Barring the literature about the subject, as a cardiac anesthesiologist and intensivist who has pushed and dripped in BB, CCB, NE, and PE on dozens if not hundreds of patients, my go to for immediate stabilization of mentating hypotensive afib is a large push of phenylephrine (3-5 mcg/kg) chased with 0.5 mg/kg of esmolol. Gauge effect of beta blocker and repeat with scheduled metop if effective. I usually will load amio at this point as well if no contraindication. Can place on low dose vaso drip with BB/amio treatment if persistent multifactorial hypotension continues once rate control achieved.
To continue with my anecdotal experience, BB are usually (60-80% of the time) worthless in achieving rate control for ICU afib. I've found CCB are much more effective but cause much more hypotension than equivalent BB dosing. Phenylephrine or vaso push + Verapamil 2.5 mg IV q5m x 2 doses is extraordinarily effective at achieving hemodynamically stable rate control. Once achieved, dilt gtt +- amio gtt +- pressor gtt.

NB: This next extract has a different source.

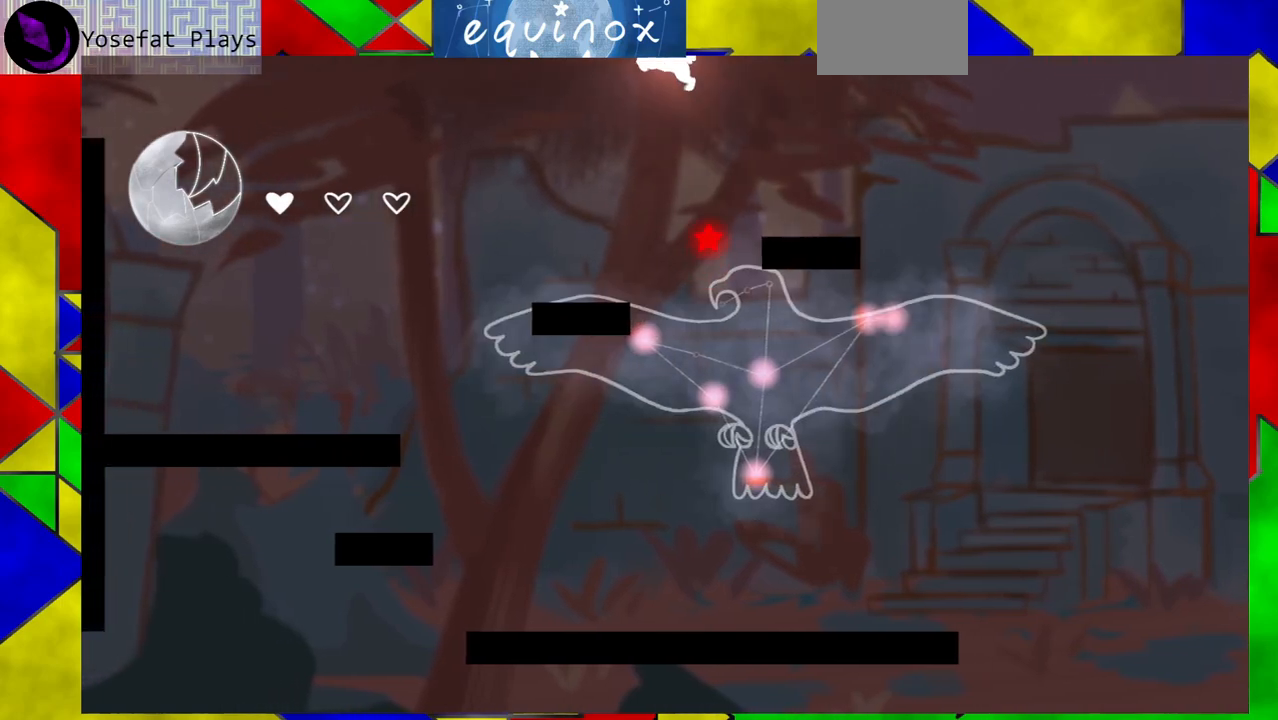
{"buttons": ["DPAD_LEFT"], "events": [[133, "B", "up"]]}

For ICU afib in pts with decreased EF, decreased inotropy is very, very rarely a contributing problem with regard to their hypotension unless we're talking about some massively dilated cardiomyopathy with EF 10% who has concomitant RVR. Most of these typical HFrEF folks have significant diastolic heart failure as well, and their diastolic filling (and thus stroke volume) has gone to sht in RVR, same as someone with a relatively normal heart. If anyone has ever TEE'ed one of these pts, you'll typically see a massively dilated LA and an obliterated LV cavity. Ergo, there is no need to favor NE if one needs to start a pressor, although I wouldn't necessarily avoid it either. As far as rate control for them, I stick to the recs and avoid CCB in HFrEF. Many times I'll give a token dose of BB (assuming non-defompensated HF) and go straight to amio. If still poor control after amio load x 2 (300mg), 250 mcg of dig followed by a load is reasonable, although I don't find it particularly effective for acute control.